Apesar dos resultados positivos, o setor acompanha com atenção o comportamento da taxa básica de juros. Para Ricardo Bezerra, uma eventual redução da Selic poderá acelerar ainda mais o segmento imobiliário de Fortaleza. “Aí o mercado imobiliário vai bombar! Afinal, se já estamos muito bem com essa taxa alta, imagine com ela baixa. O grande gargalo do setor é a Selic, mas estamos criando tanto, trabalhando tanto, que estamos conseguindo bater recordes de vendas”, afirmou.
Ferramenta estratégica

Tibério Benevides destaca a pujança do mercado imobiliário
De acordo o presidente do Creci-CE, Tibério Benevides, a apresentação do Flash Imobiliário na sede da entidade marca o Dia do Corretor de Imóveis, celebrado em 27 de agosto. E reforça a importância do acompanhamento técnico do setor e da disponibilidade de dados confiáveis para construtoras e profissionais do mercado. “Isso é exemplo para todo o Brasil. Tanto que o Cofeci está organizando o Observatório Imobiliário Brasileiro, coletando dados de grandes cidades do País. Nosso mercado está aquecido e esperamos atingir a casa dos R$ 10 bilhões este ano”, destacou.

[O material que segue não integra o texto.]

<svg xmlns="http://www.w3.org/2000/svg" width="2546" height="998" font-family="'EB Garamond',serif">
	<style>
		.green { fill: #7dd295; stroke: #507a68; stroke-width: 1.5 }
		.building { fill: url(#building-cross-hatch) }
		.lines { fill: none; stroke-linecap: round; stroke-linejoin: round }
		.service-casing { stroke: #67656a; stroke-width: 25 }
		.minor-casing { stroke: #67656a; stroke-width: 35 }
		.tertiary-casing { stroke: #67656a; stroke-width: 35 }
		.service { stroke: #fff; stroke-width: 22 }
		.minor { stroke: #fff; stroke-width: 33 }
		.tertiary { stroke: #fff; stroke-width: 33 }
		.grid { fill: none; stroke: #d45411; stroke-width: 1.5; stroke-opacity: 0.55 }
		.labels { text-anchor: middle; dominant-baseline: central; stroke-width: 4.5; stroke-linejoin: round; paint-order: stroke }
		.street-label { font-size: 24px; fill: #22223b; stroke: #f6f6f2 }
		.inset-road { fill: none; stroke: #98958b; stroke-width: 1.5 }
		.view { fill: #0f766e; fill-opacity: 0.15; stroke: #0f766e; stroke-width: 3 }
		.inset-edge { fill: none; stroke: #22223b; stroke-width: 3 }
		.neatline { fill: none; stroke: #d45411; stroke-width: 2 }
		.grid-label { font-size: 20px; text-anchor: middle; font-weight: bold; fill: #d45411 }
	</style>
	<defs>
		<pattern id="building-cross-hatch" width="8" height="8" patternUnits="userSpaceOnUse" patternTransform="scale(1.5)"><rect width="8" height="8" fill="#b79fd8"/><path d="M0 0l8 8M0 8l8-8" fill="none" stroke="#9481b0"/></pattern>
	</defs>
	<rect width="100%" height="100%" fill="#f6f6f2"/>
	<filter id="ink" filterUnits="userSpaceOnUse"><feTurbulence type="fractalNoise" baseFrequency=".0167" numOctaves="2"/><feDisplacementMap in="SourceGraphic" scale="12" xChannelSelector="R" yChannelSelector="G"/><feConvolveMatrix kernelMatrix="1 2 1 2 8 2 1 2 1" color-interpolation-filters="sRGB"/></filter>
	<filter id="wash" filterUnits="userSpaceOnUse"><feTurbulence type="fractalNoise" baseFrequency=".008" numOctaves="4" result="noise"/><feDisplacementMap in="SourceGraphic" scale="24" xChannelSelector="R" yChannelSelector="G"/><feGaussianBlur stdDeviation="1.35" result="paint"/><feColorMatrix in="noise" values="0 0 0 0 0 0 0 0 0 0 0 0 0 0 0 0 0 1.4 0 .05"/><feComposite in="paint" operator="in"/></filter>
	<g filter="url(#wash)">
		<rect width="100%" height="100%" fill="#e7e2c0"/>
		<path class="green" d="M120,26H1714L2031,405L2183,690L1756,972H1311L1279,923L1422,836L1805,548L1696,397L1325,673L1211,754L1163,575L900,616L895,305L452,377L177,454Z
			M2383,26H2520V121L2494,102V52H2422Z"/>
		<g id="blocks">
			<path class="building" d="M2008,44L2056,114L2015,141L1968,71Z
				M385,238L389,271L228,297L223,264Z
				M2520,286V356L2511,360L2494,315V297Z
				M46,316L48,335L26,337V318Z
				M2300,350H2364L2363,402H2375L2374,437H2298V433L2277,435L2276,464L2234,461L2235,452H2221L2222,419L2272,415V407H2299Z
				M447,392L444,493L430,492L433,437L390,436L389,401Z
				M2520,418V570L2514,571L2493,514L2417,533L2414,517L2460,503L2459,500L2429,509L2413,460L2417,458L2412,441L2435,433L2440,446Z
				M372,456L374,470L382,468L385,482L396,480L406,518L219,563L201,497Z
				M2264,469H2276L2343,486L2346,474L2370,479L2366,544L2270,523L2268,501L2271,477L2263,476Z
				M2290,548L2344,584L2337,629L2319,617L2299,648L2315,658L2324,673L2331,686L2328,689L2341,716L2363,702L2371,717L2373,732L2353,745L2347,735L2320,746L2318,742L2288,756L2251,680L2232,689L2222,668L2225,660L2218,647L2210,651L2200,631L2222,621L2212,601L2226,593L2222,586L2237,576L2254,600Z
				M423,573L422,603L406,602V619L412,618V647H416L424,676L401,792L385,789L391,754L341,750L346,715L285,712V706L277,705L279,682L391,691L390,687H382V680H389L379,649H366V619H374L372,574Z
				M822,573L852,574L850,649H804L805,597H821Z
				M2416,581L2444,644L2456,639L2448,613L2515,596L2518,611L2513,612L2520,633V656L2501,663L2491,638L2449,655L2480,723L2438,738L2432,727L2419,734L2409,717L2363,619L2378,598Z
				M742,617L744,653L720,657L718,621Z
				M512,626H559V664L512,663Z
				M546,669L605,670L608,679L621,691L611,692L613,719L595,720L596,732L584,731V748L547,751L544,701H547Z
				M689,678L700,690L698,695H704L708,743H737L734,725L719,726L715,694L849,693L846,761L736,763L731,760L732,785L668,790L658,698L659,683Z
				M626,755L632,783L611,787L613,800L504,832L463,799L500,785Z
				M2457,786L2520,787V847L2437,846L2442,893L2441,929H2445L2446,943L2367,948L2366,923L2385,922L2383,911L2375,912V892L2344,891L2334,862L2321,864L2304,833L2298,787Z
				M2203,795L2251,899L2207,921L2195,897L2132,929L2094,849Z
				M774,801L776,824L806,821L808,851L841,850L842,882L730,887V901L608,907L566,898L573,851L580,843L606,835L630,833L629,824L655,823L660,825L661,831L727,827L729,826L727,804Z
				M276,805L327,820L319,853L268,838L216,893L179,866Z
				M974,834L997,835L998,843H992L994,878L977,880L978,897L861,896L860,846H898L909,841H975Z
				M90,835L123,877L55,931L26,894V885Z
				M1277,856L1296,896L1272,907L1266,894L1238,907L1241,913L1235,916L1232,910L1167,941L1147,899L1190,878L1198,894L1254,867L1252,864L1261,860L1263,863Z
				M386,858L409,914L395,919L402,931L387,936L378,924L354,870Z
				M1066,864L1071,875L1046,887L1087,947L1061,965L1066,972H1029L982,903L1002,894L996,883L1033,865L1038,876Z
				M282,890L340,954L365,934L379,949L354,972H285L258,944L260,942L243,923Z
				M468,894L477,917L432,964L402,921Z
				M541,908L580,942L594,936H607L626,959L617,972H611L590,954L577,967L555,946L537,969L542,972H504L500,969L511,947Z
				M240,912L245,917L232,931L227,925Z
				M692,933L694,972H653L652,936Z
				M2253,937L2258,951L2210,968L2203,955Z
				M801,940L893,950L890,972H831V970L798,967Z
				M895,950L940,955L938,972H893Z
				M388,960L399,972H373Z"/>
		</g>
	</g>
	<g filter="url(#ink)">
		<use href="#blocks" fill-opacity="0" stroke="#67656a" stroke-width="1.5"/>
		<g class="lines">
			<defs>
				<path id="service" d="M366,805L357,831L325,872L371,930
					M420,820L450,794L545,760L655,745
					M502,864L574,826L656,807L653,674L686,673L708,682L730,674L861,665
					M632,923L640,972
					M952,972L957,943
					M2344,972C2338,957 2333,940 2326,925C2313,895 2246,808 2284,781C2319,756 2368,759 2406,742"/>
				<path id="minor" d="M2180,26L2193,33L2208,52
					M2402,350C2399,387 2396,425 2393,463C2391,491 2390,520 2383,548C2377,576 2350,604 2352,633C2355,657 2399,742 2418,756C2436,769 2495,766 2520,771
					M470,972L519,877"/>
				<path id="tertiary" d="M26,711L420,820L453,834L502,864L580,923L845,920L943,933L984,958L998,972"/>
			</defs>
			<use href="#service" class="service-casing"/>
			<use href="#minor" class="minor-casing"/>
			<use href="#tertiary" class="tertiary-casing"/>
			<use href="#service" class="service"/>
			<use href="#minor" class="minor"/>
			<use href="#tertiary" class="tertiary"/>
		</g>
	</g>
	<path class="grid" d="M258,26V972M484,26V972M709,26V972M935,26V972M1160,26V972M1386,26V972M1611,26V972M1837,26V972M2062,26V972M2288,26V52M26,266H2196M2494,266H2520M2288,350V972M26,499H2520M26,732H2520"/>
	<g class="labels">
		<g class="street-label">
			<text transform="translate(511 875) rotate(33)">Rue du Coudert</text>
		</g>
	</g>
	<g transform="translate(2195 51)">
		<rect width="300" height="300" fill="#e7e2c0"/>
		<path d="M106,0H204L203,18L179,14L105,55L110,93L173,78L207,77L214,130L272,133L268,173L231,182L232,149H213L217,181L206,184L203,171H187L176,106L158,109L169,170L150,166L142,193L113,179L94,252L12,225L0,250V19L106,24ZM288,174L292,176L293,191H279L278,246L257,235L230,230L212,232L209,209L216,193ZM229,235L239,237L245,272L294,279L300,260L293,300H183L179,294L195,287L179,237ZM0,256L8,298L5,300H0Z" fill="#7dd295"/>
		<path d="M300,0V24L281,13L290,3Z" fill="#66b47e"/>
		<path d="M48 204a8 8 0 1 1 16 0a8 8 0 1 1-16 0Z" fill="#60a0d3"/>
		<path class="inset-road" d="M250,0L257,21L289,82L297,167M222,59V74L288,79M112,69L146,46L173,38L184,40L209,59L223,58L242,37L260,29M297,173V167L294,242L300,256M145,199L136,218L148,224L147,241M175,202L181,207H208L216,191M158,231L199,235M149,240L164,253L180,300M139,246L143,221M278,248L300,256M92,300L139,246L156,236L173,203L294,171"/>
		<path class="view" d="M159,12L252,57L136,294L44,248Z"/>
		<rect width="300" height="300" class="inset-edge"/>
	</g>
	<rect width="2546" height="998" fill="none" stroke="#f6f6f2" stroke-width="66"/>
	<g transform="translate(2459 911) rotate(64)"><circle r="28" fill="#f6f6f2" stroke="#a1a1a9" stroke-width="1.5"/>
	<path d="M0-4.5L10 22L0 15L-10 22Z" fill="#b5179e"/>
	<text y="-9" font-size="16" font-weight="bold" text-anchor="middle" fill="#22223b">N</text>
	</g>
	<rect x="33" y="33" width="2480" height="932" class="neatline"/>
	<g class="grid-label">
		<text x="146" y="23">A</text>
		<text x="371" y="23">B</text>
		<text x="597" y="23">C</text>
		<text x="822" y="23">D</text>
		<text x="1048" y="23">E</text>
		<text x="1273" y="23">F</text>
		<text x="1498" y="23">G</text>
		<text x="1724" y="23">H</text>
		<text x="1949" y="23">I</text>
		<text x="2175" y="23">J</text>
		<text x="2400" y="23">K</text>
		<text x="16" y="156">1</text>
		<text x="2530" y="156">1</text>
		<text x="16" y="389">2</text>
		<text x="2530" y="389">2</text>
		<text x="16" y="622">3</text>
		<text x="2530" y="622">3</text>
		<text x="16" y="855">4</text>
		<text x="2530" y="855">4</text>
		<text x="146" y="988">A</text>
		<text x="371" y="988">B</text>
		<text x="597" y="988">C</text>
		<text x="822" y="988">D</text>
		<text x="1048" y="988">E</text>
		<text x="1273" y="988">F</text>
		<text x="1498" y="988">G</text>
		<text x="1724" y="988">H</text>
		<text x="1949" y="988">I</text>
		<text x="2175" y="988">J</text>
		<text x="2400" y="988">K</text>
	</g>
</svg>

Com novos empreendimentos em desenvolvimento, valorização dos principais bairros e uma demanda diversificada entre moradia, investimento e turismo, Fortaleza consolida um dos ciclos imobiliários mais relevantes de sua história. Além de transformar o mercado de imóveis em um dos principais vetores do desenvolvimento econômico da capital cearense.